Add script to run Juice Shop's own API/E2E tests through ZAP

[bkimminich]

As Juice Shop already has a complete set of API integration and end-to-end vulnerability exploit tests, it would be cool to be able to run them through your pipeline as well.

API integration tests

npm run frisby runs all the API tests. It starts a server of its own so you might want to run them instead directly with jasmine-node test/api

End-to-end tests

npm run protractor runs the e2e tests. These cover the entire application using Protractor (which is based on Webdriver) to exploit all the vulns in the app to get a 100% score board. They also start their own server so you might want to run protractor protractor.conf.js instead given that all your Webdriver/Selenium stuff is set up properly.
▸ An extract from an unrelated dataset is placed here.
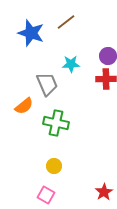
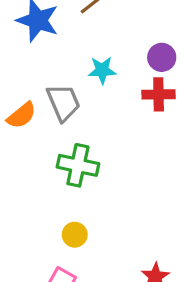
orange semicircle: (24, 106) -> (21, 115), moved

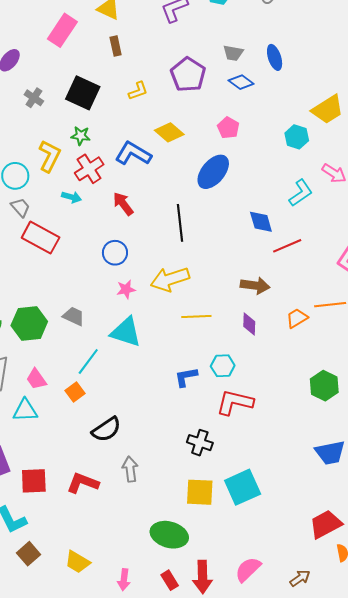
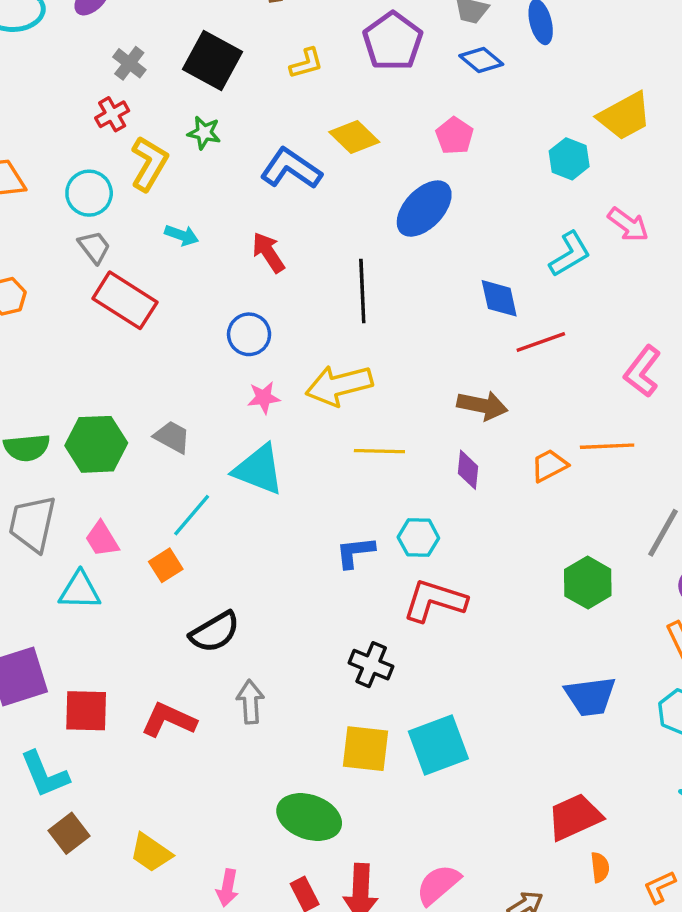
red cross: (89, 169) -> (112, 114), moved, size x0.7

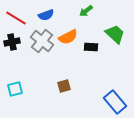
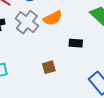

The fact that the e2e tests are not functional tests but rather exploitability tests makes it a bit different from usual setups of webapps with their e2e suites. But as you rely on the passive mode of ZAP only, it should not make so much of a difference, as it doesn't heavily check for attack signatures really - I guess - because it does not expect to be used like this.

(cc: @zaproxy, @psiinon, @thc202)

[omerlh]

This is a good idea, I was not aware of those tests. It is a better demonstration of what I am trying to do. I also looked at it, and it should be pretty easy to configure Protractor to use selenium hub instead of local selenium. The only complex part is to create a docker file with the test code, but it is not too complex.